Mawn releases all of its reservations for a given month at once, on the first day of the preceding month. There are 28 seats at Phila and his wife Rachel’s BYOB, where on an average night, the couple serves 92 to 95 covers (restaurant speak for an individual diner). For dinner, none of the seats are held for walk-ins, meaning the entire restaurant — which is open Wednesday through Saturday — can be booked out a month at a time.

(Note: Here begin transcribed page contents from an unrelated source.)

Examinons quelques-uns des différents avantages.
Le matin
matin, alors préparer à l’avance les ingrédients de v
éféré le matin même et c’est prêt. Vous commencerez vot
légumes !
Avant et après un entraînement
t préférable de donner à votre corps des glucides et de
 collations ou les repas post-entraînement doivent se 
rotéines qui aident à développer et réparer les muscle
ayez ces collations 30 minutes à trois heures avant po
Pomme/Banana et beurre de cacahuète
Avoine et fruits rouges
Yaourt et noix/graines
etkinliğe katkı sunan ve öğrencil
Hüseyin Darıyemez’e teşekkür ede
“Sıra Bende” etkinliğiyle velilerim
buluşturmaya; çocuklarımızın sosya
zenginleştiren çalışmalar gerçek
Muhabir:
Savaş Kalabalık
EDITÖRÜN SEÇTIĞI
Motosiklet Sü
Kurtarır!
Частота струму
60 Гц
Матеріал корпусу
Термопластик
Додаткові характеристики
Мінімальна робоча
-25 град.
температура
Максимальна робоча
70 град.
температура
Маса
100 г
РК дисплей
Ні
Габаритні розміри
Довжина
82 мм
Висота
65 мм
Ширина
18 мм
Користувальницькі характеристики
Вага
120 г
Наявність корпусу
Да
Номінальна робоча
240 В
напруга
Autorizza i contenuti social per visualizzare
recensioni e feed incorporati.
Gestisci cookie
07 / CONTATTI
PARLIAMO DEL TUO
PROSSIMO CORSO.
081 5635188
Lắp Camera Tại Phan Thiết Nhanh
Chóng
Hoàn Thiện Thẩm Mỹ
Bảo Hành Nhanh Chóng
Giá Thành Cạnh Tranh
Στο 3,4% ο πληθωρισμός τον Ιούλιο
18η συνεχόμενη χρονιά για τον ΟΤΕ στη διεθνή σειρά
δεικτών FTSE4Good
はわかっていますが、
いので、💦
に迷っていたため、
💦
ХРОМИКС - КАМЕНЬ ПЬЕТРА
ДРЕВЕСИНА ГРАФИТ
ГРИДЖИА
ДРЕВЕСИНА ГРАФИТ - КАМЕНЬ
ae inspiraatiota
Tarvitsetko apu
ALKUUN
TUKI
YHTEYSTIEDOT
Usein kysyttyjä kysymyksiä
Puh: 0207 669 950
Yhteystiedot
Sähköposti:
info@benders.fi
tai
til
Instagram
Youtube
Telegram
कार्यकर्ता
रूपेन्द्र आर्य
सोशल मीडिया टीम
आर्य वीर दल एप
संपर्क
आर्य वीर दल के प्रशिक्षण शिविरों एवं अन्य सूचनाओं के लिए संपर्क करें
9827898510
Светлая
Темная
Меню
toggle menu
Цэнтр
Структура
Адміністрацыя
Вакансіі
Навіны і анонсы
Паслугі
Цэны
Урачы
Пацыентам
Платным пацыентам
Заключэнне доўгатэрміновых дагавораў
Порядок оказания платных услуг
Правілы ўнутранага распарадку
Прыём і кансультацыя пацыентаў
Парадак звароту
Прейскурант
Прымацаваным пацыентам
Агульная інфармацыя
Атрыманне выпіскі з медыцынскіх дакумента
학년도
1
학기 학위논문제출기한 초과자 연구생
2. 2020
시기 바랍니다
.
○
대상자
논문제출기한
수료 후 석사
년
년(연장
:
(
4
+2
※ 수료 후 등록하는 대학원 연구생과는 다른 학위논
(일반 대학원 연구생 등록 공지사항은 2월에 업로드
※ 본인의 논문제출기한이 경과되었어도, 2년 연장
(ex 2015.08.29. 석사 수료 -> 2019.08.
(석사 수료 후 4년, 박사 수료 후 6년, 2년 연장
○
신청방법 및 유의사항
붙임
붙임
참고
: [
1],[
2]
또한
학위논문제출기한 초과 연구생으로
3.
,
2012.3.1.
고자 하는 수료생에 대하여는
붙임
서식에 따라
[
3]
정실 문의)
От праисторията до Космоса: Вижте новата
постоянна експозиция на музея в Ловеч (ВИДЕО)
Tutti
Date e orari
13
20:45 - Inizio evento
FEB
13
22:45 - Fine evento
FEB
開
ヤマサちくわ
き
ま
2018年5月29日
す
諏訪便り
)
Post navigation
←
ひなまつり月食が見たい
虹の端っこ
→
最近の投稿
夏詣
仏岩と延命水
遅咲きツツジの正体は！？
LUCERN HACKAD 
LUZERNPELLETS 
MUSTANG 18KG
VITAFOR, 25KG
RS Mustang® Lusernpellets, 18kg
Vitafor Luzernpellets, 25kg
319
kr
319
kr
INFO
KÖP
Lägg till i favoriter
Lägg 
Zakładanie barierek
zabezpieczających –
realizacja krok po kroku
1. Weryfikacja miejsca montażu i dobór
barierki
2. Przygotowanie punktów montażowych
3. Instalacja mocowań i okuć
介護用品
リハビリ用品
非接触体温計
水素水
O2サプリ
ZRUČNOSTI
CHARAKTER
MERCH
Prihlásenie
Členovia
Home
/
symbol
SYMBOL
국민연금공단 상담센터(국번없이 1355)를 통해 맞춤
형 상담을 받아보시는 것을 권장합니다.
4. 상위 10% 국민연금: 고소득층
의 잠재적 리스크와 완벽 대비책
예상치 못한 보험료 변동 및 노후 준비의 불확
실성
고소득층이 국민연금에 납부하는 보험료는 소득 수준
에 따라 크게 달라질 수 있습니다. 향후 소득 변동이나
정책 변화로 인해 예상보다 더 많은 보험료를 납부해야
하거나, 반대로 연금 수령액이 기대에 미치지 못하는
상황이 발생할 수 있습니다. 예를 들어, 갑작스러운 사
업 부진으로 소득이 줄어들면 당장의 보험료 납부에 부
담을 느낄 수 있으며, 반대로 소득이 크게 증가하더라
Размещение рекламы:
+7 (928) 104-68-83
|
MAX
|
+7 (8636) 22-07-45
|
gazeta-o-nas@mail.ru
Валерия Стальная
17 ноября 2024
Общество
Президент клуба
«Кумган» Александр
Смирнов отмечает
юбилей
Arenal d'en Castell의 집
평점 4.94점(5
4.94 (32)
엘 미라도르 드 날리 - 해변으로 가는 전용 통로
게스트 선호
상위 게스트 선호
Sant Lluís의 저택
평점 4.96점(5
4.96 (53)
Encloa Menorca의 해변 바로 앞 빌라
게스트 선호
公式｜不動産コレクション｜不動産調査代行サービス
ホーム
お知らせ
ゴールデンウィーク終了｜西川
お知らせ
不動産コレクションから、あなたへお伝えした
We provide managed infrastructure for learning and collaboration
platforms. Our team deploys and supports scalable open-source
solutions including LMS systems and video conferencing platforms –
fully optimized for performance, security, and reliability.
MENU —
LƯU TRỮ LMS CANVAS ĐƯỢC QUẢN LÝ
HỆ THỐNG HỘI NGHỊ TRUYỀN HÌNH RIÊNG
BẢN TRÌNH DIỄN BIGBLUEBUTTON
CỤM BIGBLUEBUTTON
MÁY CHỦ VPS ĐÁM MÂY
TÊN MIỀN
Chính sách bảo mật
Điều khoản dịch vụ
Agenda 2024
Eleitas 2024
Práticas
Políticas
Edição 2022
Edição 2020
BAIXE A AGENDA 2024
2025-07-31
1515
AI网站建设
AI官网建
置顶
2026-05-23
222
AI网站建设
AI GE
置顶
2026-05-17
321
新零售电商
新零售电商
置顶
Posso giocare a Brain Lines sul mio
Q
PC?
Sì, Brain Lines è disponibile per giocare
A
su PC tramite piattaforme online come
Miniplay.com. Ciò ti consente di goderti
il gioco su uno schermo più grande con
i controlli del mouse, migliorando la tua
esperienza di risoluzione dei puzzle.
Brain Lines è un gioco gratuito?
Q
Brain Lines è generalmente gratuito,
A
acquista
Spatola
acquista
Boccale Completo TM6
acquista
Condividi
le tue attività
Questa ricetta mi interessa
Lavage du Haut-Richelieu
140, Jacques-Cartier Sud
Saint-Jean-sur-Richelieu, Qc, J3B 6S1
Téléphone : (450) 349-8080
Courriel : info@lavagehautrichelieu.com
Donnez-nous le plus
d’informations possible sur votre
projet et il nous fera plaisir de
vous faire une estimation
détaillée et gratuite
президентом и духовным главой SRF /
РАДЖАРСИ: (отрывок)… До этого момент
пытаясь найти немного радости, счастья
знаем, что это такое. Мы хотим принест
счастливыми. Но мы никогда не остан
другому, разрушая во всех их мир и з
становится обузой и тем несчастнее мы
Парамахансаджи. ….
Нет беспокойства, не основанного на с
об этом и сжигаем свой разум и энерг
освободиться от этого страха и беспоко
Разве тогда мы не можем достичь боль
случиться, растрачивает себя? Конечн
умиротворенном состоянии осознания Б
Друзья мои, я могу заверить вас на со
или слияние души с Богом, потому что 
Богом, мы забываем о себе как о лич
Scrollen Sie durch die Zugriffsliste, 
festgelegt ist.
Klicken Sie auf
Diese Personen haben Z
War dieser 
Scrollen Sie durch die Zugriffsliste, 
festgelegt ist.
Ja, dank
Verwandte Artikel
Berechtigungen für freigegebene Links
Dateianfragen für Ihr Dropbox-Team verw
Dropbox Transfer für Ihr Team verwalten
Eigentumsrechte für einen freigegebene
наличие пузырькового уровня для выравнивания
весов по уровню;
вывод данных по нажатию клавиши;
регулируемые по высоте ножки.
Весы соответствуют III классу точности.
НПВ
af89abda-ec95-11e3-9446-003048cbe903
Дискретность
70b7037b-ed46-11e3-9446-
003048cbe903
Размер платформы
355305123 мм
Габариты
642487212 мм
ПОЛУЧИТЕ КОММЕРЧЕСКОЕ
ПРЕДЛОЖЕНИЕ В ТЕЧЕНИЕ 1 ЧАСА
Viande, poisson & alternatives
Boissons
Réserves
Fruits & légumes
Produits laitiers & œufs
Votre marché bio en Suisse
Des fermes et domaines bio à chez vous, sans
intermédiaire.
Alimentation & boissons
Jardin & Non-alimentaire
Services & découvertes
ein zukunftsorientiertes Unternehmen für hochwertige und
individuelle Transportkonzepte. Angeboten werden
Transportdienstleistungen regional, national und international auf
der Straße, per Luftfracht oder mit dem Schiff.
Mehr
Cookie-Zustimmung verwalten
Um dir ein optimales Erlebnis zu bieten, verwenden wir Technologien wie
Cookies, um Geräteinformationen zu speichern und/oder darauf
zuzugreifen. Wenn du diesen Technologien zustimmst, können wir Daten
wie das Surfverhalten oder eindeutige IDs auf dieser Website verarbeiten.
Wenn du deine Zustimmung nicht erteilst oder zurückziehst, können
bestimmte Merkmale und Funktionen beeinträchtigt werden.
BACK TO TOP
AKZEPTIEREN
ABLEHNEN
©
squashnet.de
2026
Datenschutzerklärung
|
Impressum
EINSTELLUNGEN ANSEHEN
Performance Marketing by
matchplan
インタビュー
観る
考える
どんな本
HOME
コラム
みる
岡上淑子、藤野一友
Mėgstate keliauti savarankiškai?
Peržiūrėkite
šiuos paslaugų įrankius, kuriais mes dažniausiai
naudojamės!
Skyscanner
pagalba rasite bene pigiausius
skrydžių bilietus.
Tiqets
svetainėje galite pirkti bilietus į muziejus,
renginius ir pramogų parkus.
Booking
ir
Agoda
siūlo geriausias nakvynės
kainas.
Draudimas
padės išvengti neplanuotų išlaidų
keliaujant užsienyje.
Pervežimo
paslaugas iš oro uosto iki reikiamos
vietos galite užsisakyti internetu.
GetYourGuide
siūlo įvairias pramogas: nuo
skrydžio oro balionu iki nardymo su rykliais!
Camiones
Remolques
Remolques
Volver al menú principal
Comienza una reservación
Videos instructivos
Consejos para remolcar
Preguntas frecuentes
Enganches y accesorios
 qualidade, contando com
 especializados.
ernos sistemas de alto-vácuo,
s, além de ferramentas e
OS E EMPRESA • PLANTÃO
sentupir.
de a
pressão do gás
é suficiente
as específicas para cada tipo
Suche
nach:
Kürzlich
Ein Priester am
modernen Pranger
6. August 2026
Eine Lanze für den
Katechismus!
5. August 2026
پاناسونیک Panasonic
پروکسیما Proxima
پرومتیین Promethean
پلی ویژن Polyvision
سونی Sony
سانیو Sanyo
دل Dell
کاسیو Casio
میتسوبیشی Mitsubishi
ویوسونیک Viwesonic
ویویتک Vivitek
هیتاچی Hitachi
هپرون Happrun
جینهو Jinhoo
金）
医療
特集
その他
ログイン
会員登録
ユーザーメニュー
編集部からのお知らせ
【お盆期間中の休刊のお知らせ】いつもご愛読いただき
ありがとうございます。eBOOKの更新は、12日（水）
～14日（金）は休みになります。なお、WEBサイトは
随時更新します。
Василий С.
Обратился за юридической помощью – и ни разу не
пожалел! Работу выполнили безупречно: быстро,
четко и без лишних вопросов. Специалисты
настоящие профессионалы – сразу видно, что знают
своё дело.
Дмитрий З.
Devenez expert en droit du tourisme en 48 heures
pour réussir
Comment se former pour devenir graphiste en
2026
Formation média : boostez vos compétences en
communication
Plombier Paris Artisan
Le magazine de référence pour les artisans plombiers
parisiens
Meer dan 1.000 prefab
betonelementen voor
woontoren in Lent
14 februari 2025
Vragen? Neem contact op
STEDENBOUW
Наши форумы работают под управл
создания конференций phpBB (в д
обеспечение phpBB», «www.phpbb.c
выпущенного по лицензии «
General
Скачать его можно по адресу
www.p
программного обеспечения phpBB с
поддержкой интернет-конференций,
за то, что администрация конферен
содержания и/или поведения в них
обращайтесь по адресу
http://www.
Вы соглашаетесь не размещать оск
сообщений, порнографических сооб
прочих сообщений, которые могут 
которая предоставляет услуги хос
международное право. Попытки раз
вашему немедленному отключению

The couple’s forthcoming seafood-focused restaurant Sao, set to open next year on East Passyunk, will be not much larger, at 30 seats.
Mawn wasn’t supposed to be what it is today. “Our original concept was to be Puck and See (Khmer for “eat and drink”) — a Southeast Asian food hall with a bottle shop,” said Rachel, 39. The concept evolved to become a Cambodian noodle shop with, as the website puts it, no rules.
“One of my earliest memories is being in a stroller coming up Ninth Street and smelling the almond extract, most likely wafting from Isgro’s,” Phila said. “Back then, more shops sold pastries and doughnuts. My mom used to send my dad on errands to Sarcone’s for their bread to dip with the curry she’d make. That curry is now the curry we use in our khao soi.”
Mawn is in the middle of switching reservation platforms from Tock to OpenTable, but the system of opening up reservations on the first of each month for the following month will remain. If your heart is set on dinner, “there’s also a technique for people to snag a reservation through cancellations,” Phila said.
“Reminder emails go out two days prior to the reservation and confirmation texts go out the day before at 12 p.m., so sometimes we see cancellations then. There’s a notify option which works too, but they go so fast, as soon as a spot opens up,” Rachel said. “It will automatically send notifications to the waiting list but it’s a first come first serve, so basically anyone meeting the time criteria will get the email. Some of our regulars tell me they just stalk the reservations daily.”
What if family members are the ones trying to score a reservation? “They’re super respectful of the reservation system,” Phila said. They don’t try to pull any strings. And my mom is here every Tuesday making soups and sauces with me.”
“I will get my mom a reservation because she should have one,” Rachel said. “She comes in once a month. She understands it. She’ll come in for lunch if there’s nothing available.”
In fact, lunch is the cheat code for everyone to get into Mawn, not just blood relations: Lunch, which runs from 11 a.m. to 2:30 p.m., Thursday through Saturday, is walk-in only. Get there early, or on the later side, and you’re likely to land a seat.
“I can’t believe Mawn’s success,” Rachel said. “I know we have something good and I believe in it, but I’m still shocked every day.”
“People say, ‘Isn’t it crazy how successful it is?’ Phila said. “They ask, ‘Did you know it would be?’ But I always knew. For me, it’s do or die. I don’t want to sound cocky, but I expected it — and the next jawn, too!”